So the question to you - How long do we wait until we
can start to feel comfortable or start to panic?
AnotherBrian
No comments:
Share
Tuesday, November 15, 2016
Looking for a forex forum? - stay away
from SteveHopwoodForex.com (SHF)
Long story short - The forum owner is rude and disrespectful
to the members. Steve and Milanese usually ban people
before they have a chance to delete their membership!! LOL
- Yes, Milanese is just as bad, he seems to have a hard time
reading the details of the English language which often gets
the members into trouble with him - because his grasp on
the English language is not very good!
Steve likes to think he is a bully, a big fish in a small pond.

=-=-=-=-=

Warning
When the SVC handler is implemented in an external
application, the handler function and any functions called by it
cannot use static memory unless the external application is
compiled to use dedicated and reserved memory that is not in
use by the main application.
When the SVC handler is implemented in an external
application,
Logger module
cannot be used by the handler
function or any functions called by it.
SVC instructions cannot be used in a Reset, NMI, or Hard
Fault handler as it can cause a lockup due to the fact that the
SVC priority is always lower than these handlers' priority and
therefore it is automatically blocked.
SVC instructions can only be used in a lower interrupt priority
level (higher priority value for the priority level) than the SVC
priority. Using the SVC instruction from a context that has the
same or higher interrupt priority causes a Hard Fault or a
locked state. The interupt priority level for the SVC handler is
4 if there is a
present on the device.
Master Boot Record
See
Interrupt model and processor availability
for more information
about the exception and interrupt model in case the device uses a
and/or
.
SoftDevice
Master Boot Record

=-=-=-=-=

- _INSTRUCTIONS FOR THE TASK_:
Reproduce the lines from the one containing "So the question" up to and including the one containing "reading the details", substituting "message board" for each occurrence of "forum" and leaving everything else unchanged.

- _ANSWER SECTION_:
So the question to you - How long do we wait until we
can start to feel comfortable or start to panic?
AnotherBrian
No comments:
Share
Tuesday, November 15, 2016
Looking for a forex message board? - stay away
from SteveHopwoodForex.com (SHF)
Long story short - The message board owner is rude and disrespectful
to the members. Steve and Milanese usually ban people
before they have a chance to delete their membership!! LOL
- Yes, Milanese is just as bad, he seems to have a hard time
reading the details of the English language which often gets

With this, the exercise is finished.